Every line below needs to be transcribed without alteration, and no image may be carried over.

Listed entries Block Start

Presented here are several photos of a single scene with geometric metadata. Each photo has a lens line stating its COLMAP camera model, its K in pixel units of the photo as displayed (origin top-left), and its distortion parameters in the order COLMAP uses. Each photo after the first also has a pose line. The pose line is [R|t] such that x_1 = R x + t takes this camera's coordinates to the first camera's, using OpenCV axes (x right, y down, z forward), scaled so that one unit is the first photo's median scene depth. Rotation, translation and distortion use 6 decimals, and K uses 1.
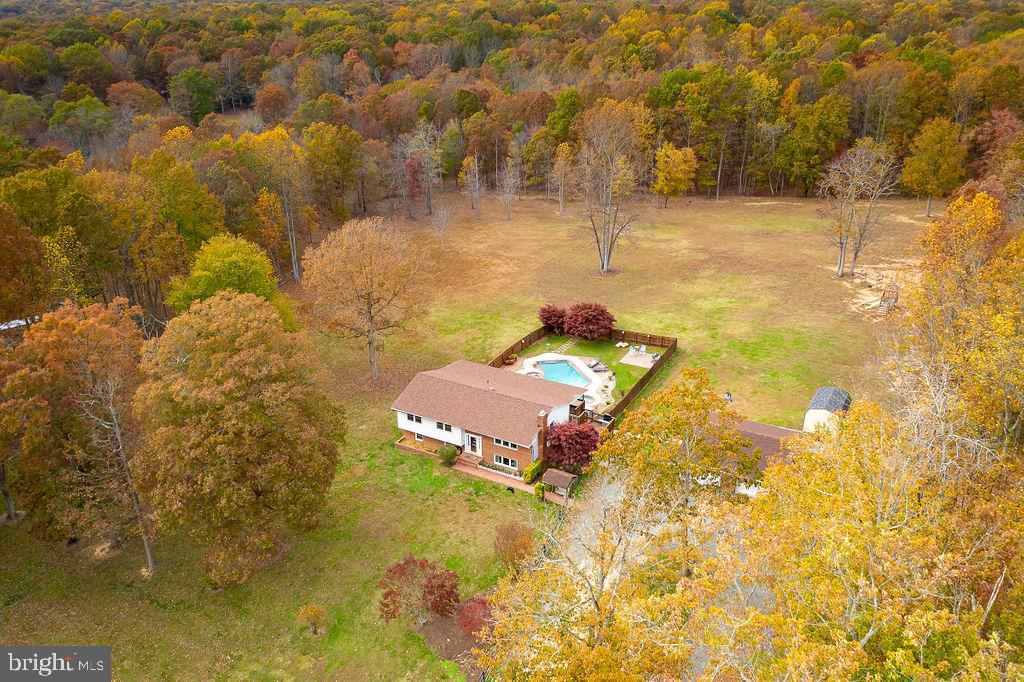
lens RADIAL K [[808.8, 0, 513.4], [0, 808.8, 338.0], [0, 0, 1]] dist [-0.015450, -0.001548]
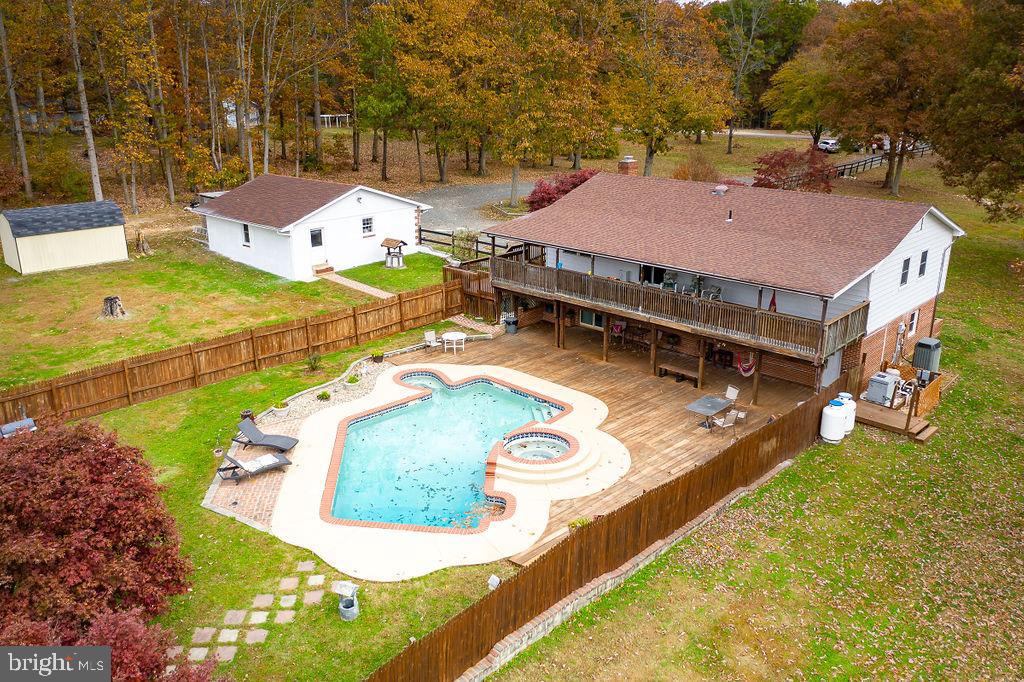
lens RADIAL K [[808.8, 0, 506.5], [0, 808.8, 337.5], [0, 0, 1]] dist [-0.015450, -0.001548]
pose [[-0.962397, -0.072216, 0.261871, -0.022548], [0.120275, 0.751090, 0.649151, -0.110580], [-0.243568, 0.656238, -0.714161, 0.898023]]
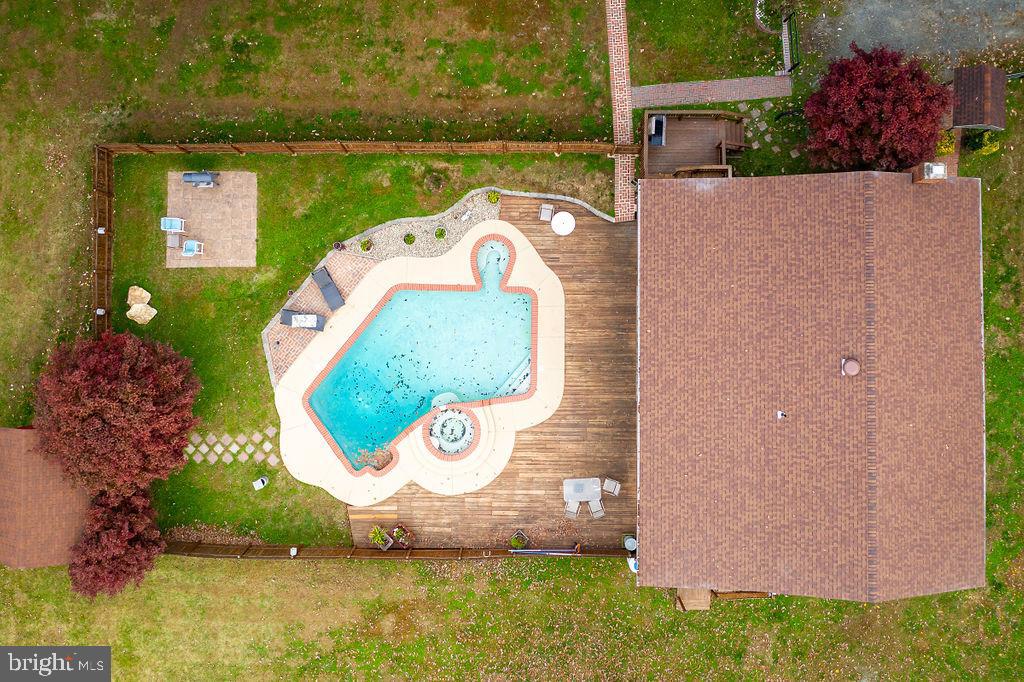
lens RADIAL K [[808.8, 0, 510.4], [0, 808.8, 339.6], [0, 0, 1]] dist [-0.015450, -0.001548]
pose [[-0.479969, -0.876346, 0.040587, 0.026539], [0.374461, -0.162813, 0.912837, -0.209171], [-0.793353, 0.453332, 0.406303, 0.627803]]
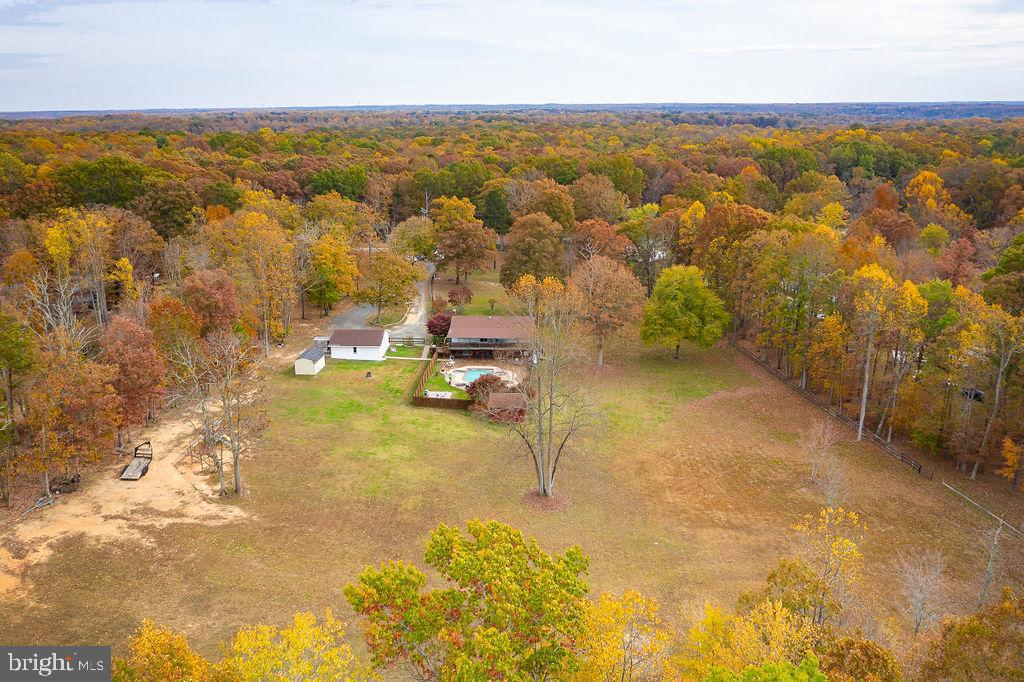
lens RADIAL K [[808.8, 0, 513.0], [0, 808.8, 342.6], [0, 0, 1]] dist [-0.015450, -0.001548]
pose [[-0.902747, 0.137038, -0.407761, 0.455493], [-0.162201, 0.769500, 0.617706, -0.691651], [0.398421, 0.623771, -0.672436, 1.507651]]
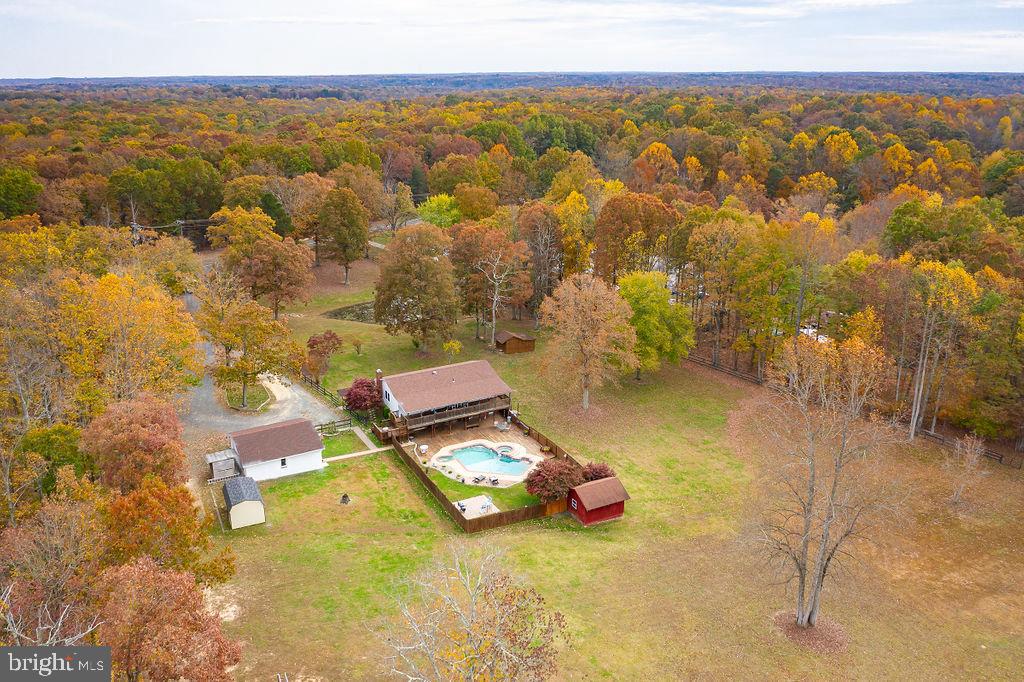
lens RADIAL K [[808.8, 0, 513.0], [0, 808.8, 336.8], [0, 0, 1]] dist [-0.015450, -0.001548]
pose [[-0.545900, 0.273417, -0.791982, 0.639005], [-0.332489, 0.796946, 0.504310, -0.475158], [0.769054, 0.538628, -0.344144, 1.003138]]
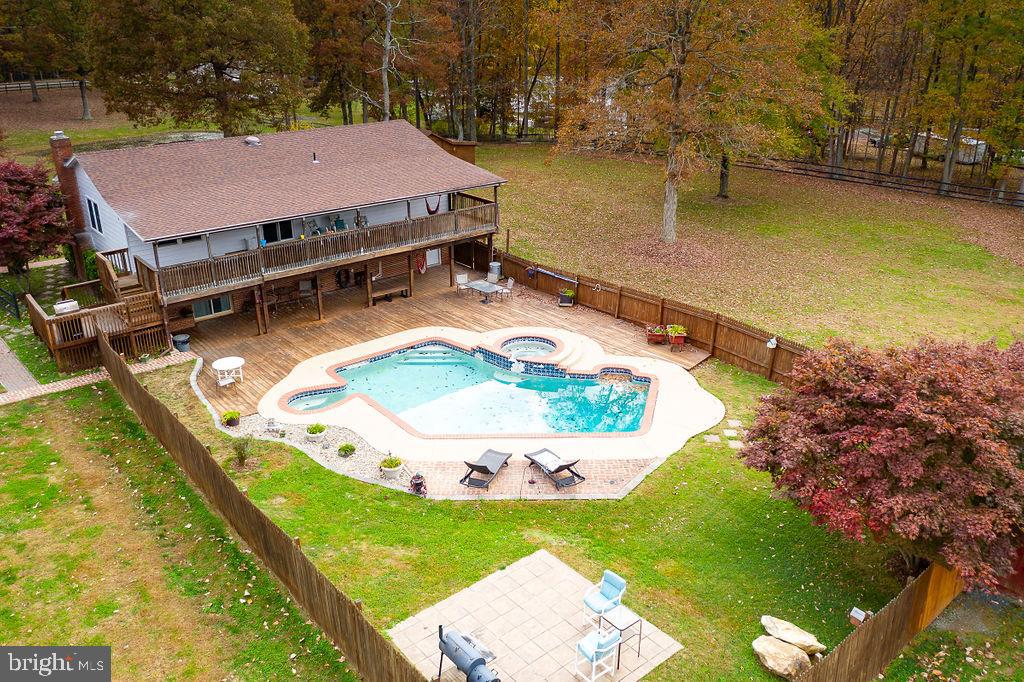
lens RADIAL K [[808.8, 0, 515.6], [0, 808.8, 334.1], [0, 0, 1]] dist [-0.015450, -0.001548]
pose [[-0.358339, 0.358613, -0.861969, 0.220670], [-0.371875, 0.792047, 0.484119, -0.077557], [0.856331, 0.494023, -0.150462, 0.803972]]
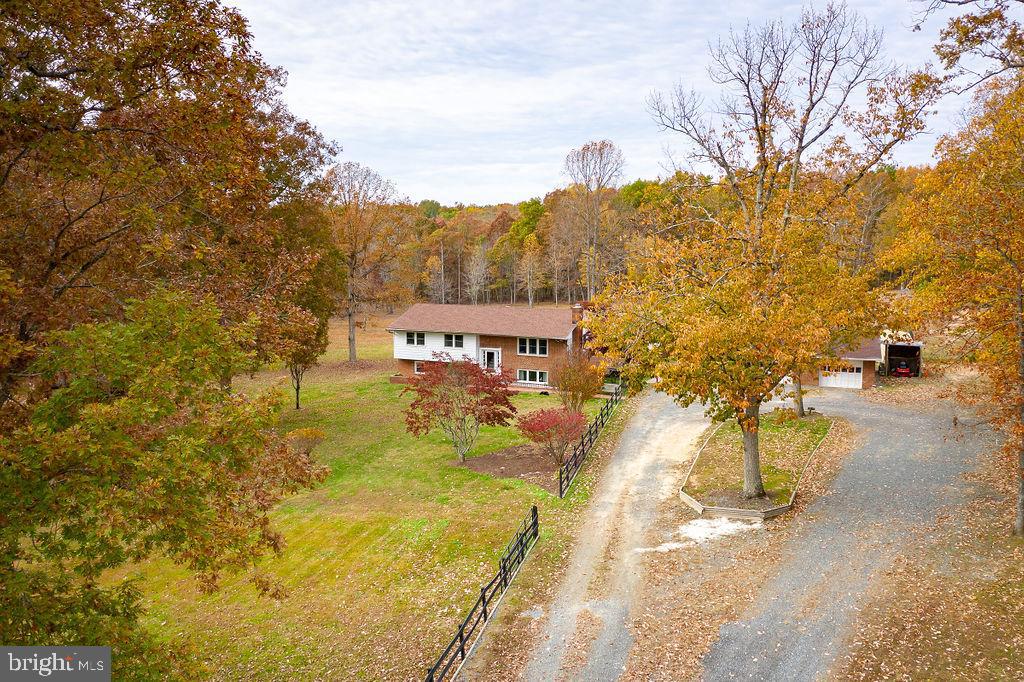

Listed entries Block End

[Response to the task]
Presented here are several photos of a single scene with geometric metadata. Each photo has a lens line stating its COLMAP camera model, its K in pixel units of the photo as displayed (origin top-left), and its distortion parameters in the order COLMAP uses. Each photo after the first also has a pose line. The pose line is [R|t] such that x_1 = R x + t takes this camera's coordinates to the first camera's, using OpenCV axes (x right, y down, z forward), scaled so that one unit is the first photo's median scene depth. Rotation, translation and distortion use 6 decimals, and K uses 1.
lens RADIAL K [[808.8, 0, 513.4], [0, 808.8, 338.0], [0, 0, 1]] dist [-0.015450, -0.001548]
lens RADIAL K [[808.8, 0, 506.5], [0, 808.8, 337.5], [0, 0, 1]] dist [-0.015450, -0.001548]
pose [[-0.962397, -0.072216, 0.261871, -0.022548], [0.120275, 0.751090, 0.649151, -0.110580], [-0.243568, 0.656238, -0.714161, 0.898023]]
lens RADIAL K [[808.8, 0, 510.4], [0, 808.8, 339.6], [0, 0, 1]] dist [-0.015450, -0.001548]
pose [[-0.479969, -0.876346, 0.040587, 0.026539], [0.374461, -0.162813, 0.912837, -0.209171], [-0.793353, 0.453332, 0.406303, 0.627803]]
lens RADIAL K [[808.8, 0, 513.0], [0, 808.8, 342.6], [0, 0, 1]] dist [-0.015450, -0.001548]
pose [[-0.902747, 0.137038, -0.407761, 0.455493], [-0.162201, 0.769500, 0.617706, -0.691651], [0.398421, 0.623771, -0.672436, 1.507651]]
lens RADIAL K [[808.8, 0, 513.0], [0, 808.8, 336.8], [0, 0, 1]] dist [-0.015450, -0.001548]
pose [[-0.545900, 0.273417, -0.791982, 0.639005], [-0.332489, 0.796946, 0.504310, -0.475158], [0.769054, 0.538628, -0.344144, 1.003138]]
lens RADIAL K [[808.8, 0, 515.6], [0, 808.8, 334.1], [0, 0, 1]] dist [-0.015450, -0.001548]
pose [[-0.358339, 0.358613, -0.861969, 0.220670], [-0.371875, 0.792047, 0.484119, -0.077557], [0.856331, 0.494023, -0.150462, 0.803972]]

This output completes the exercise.